Three and a half years later, after extended litigation, the CIA was forced to admit to Ground Saucer Watch that it not only investigated the phenomenon before and long after the convening of the Robertson Panel but that it possessed 412 UFO-related documents that had originated within the CIA and another 199 documents that had originated with other government agencies. The CIA relinquished 900 pages of UFO sightings and internal policy on UFOs.

While the litigation between GSW and the CIA progressed through the legal system, an independent UFO researcher filed another Freedom of Information request, this one with the super-secret National Security Agency. He received this reply: "Regarding your inquiry about UFOs, please be advised that NSA does not have any interest in UFOs in any manner [emphasis in original]." But during it suit against the CIA, GSW learned that some of the CIA documents they sought had originated with NSA. After a new and again protracted legal battle, NSA released only two of its admitted 239 documents relating to UFOs, a decision upheld by the courts for reasons of national security.

During the late 1970s and early 1980s, UFO groups and independent researchers, utilizing the Freedom of Information Act, prompted the release of 3,000 pages of previously classified material concerning UFOs-reports, correspondence, minutes, and memoranda-all pieces of a historical puzzle that, when put together, revealed over thirty years of interest in UFOs by the State Department, Army, Navy, Air Force, FBI, CIA, NSA, and Defense Intelligence Agency.

Among the thousands of pages of UFO-related documents, researchers found many old and revealing memoranda such as this one concealed in CIA files since 1950. On November 21 of that year, an engineer named Wilbert B. Smith in the Canadian Department of Transport wrote a proposal for a study of the earth's magnetic field as a possible energy source. In the secret memo, he stated, "I made discreet enquiries through the Canadian Embassy staff in Washington who were able to obtain for me the following information:

a. The matter is the most highly classified subject in the United States Government, rating higher even than the H-bomb.
b. Flying saucers exist.
c. Their modus operandi is unknown but concentrated effort is being made by a small group headed by Doctor Vannevar Bush.
d. The entire matter is considered by the United States authorities to be of tremendous significance."

G

Since no one had ever uncovered a photo lab or darkroom where Eduard Meier might have developed and possibly fabricated his photographs, Elders and Welch wanted to know who processed his film. Perhaps that person could offer clues or even answers, making the testing of the photographs unnecessary. They discovered that Meier had all of his film developed at a small photography and video shop in Wetzikon called Bär Photo, part of a downtown shopping strip about thirty or forty minutes from the farm. Bär Photo was owned by a couple in their mid-thirties, Beatrice and Willy Bär, each of whom during the interview appeared to be bright and well-traveled, far more cosmopolitan than most of the people they had met at the farm. Each spoke English well.

When Meier had first brought in rolls of black-and-white film to be developed, Bär himself had done much of the processing.

"I never saw anything suspicious in the black-and-white film I developed," said Bär, "nor was I ever told to manipulate anything. A lot of people have suspected I did that but no. When someone brings you pictures like this, your first reaction automatically is, 'This is a lot of crap.' But he aroused my curiosity."

_____

Short problem A:
Write out the UFO documents passage starting at "d. The entire" and ending at "spoke English well.", changing "tremendous" to "enormous".
Short problem B:
Answer these questions from the UFO documents passage:
(i) How many documents relating to UFOs did NSA admit to having?
(ii) In which town was the shop that developed Meier's film?
(iii) According to Wilbert B. Smith's memo, who headed the small group?

Supplied information:
_____

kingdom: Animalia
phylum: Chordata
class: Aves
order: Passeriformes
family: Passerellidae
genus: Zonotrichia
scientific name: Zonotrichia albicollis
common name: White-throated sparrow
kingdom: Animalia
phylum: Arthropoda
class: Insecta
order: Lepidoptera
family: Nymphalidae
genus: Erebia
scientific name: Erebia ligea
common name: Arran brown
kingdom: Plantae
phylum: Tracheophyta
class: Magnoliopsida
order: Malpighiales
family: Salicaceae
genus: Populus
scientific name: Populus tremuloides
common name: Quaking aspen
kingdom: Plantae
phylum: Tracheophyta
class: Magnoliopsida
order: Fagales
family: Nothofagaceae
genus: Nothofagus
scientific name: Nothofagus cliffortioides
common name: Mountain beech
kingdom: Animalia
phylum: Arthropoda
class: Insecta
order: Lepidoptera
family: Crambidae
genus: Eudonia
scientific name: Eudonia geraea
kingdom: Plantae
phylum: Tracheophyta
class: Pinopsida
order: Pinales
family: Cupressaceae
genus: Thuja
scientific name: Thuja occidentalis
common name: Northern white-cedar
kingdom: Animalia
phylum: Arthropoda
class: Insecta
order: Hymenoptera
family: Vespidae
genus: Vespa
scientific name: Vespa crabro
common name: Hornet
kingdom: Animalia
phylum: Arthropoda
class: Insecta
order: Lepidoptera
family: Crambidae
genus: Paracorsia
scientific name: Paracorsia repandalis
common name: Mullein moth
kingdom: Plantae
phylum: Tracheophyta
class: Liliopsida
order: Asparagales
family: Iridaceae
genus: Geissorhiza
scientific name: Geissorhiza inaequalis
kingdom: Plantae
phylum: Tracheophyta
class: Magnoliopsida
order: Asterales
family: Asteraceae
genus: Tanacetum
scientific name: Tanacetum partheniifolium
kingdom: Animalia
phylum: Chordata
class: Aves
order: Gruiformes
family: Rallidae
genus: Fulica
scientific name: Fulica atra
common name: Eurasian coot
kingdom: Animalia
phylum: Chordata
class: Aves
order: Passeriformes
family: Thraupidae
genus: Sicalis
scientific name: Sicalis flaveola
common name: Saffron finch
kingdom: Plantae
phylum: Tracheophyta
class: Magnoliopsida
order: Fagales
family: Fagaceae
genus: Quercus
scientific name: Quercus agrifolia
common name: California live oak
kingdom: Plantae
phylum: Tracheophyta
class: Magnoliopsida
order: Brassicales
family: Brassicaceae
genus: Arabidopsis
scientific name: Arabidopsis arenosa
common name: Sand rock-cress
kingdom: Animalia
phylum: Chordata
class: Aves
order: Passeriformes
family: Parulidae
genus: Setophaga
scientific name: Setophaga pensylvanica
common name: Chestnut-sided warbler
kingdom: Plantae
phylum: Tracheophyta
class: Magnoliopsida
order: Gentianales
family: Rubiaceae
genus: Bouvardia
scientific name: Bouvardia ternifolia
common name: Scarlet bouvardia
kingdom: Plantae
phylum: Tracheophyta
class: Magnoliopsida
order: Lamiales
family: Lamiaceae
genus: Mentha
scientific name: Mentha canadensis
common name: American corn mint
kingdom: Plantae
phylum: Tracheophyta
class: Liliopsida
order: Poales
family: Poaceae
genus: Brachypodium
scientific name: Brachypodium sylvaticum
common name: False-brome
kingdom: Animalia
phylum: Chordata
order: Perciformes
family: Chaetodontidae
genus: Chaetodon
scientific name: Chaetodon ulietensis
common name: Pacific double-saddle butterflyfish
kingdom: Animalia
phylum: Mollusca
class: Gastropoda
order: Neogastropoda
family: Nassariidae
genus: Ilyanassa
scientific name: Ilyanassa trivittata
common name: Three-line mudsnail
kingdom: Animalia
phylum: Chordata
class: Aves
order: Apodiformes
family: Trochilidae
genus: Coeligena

_____

Expected answer A:
d. The entire matter is considered by the United States authorities to be of enormous significance."

G

Since no one had ever uncovered a photo lab or darkroom where Eduard Meier might have developed and possibly fabricated his photographs, Elders and Welch wanted to know who processed his film. Perhaps that person could offer clues or even answers, making the testing of the photographs unnecessary. They discovered that Meier had all of his film developed at a small photography and video shop in Wetzikon called Bär Photo, part of a downtown shopping strip about thirty or forty minutes from the farm. Bär Photo was owned by a couple in their mid-thirties, Beatrice and Willy Bär, each of whom during the interview appeared to be bright and well-traveled, far more cosmopolitan than most of the people they had met at the farm. Each spoke English well.

Expected answer B:
(i) 239
(ii) Wetzikon
(iii) Doctor Vannevar Bush